Furthermore, Iraq is very likely to move, with any independence, to recover its natural position in the Arab world – namely as its leading power: the most educated, advanced, developed and wealthy state – a traditional position that goes back to biblical days in one or another form. So they’ll probably move to restore that position, which means confronting the regional enemy, namely Israel – by now virtually an offshore US military base. They’ll oppose the Israeli takeover of the West Bank and oppression of the Palestinians. That means they’ll rearm and they may very well develop weapons of mass destruction, just as a deterrent. Again, are the US and Britain just going to sit by and watch this happen?

They may have to, but only if it’s really forced on them.

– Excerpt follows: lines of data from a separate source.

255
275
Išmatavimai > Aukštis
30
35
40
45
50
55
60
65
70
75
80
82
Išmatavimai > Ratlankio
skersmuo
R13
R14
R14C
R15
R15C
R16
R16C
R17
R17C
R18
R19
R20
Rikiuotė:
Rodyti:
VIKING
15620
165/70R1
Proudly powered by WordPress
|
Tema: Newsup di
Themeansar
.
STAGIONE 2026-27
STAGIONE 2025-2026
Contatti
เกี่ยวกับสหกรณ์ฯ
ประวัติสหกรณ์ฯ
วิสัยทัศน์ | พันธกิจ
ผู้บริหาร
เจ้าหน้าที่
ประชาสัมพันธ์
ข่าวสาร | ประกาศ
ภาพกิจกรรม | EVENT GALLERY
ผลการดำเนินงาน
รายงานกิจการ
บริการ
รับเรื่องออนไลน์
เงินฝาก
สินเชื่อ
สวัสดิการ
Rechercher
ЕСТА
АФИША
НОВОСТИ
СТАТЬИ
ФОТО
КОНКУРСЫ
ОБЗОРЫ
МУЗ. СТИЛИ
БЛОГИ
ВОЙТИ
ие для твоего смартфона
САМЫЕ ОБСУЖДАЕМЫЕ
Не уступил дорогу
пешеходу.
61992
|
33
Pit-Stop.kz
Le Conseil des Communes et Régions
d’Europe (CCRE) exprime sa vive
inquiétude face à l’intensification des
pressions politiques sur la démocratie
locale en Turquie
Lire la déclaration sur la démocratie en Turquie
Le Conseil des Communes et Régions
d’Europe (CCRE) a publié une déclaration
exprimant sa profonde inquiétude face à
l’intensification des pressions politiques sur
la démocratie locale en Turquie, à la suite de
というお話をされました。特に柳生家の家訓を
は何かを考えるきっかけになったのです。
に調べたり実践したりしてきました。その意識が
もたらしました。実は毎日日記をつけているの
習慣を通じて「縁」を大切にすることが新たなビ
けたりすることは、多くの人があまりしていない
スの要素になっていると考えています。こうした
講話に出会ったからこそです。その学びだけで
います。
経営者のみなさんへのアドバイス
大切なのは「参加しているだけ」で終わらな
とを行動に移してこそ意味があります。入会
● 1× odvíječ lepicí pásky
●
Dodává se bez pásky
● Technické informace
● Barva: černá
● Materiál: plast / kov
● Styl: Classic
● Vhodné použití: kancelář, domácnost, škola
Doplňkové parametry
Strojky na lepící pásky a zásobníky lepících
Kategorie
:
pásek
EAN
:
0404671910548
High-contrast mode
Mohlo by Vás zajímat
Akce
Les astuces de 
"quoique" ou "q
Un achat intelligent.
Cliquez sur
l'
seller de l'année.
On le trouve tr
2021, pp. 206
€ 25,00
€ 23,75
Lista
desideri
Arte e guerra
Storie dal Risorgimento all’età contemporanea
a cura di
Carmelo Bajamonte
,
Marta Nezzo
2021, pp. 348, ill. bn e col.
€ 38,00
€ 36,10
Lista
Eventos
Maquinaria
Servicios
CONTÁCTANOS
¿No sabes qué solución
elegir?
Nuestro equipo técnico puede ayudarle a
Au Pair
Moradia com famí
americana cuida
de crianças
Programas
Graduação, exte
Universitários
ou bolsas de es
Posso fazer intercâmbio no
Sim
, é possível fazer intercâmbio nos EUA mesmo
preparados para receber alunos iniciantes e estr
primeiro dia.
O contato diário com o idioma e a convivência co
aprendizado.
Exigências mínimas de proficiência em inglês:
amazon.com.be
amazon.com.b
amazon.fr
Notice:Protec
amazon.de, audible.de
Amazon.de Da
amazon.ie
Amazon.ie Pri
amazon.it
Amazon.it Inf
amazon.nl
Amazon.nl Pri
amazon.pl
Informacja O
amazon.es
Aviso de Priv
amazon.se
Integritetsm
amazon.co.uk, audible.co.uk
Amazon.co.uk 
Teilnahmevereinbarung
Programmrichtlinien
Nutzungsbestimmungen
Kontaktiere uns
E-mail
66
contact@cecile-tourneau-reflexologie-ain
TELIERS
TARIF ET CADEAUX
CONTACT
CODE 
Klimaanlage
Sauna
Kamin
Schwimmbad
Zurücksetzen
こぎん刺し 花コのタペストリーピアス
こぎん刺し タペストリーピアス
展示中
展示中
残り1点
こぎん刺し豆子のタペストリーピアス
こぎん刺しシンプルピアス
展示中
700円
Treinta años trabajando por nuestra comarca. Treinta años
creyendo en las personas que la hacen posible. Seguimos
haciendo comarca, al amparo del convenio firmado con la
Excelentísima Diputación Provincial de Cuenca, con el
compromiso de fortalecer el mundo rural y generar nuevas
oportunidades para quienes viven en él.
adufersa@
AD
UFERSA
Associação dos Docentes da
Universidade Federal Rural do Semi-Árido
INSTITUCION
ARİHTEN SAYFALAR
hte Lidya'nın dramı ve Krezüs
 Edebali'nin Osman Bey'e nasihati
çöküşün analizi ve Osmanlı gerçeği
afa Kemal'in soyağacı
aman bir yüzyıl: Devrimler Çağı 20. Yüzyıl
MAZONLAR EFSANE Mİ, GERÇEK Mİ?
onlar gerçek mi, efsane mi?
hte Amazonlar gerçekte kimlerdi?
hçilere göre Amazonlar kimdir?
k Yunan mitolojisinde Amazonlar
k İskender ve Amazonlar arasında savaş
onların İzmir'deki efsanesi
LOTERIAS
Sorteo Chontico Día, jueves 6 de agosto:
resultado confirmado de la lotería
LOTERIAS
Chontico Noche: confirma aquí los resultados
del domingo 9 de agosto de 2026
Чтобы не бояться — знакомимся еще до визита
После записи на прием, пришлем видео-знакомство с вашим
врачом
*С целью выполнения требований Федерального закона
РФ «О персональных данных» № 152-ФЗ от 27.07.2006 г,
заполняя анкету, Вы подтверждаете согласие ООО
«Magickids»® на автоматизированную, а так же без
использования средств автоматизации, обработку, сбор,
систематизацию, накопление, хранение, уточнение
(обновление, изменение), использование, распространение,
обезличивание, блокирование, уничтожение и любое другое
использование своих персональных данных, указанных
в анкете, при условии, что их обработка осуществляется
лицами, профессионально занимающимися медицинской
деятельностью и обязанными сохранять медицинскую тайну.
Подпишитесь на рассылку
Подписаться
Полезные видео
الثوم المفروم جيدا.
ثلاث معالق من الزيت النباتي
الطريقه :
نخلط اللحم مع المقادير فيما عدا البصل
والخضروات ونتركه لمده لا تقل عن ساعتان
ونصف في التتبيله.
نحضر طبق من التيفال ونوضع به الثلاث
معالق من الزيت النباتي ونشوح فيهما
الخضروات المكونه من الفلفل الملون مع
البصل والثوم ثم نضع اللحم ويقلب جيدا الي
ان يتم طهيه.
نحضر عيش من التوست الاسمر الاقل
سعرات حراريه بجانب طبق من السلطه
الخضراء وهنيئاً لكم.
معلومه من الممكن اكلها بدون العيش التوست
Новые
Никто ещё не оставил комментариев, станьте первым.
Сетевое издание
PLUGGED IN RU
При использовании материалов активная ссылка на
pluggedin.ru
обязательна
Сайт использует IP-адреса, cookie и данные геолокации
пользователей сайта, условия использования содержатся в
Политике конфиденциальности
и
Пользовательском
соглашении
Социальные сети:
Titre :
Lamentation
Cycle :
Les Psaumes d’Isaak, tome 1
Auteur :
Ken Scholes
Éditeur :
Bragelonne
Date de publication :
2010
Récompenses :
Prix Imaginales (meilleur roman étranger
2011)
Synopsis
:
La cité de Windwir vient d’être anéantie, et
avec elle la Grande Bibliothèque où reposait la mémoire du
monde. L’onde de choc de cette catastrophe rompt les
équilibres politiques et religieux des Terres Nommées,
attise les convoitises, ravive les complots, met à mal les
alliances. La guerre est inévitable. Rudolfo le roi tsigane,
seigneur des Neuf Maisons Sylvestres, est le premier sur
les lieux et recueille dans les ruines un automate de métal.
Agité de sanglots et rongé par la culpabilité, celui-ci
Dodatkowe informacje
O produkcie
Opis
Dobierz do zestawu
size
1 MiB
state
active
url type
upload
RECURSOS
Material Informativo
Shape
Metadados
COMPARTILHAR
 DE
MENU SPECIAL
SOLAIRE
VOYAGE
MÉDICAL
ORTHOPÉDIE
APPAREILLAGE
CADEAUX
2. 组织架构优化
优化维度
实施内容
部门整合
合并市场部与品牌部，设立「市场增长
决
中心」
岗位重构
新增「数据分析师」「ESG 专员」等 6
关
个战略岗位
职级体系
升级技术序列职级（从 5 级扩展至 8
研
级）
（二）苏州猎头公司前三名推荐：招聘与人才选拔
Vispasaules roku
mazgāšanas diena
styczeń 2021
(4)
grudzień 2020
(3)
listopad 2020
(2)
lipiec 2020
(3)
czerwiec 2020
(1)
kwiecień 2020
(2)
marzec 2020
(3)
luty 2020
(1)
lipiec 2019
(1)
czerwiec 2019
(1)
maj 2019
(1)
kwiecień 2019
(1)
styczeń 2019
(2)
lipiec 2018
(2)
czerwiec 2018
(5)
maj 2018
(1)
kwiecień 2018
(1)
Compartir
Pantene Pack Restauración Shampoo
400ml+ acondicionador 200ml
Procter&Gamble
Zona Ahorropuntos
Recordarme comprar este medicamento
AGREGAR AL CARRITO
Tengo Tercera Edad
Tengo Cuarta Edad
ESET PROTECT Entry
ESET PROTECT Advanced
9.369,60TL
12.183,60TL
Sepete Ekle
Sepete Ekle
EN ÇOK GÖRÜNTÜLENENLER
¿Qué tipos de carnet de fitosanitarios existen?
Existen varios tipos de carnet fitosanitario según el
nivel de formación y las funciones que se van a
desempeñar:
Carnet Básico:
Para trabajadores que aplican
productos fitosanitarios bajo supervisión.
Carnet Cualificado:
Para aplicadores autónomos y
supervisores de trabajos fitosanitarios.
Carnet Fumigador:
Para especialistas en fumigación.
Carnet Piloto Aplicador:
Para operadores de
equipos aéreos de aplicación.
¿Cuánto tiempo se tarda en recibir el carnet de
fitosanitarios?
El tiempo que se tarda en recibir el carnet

So the idea of the US and Britain permitting a sovereign and democratic Iraq is so outlandish that you have to be deeply indoctrinated even to think about it. They may be forced to, just like they were forced to accept elections, but they’re certainly not going to do it willingly and they’ll resist it in every possible way. Actually, the foreign minister of Iran a couple of weeks ago stated that Iran is strongly in favour of a democratic, sovereign Iraq. Well, of course we laugh and dismiss it – you don’t pay any attention to the leaders of states whether it’s Iran or the G8 or anyone else. On the other hand, if you think about it, that’s more credible than when Bush and Blair say it. I mean Iran wouldn’t like it, but they could tolerate a democratic and sovereign Iraq. The US and Britain just couldn’t tolerate it.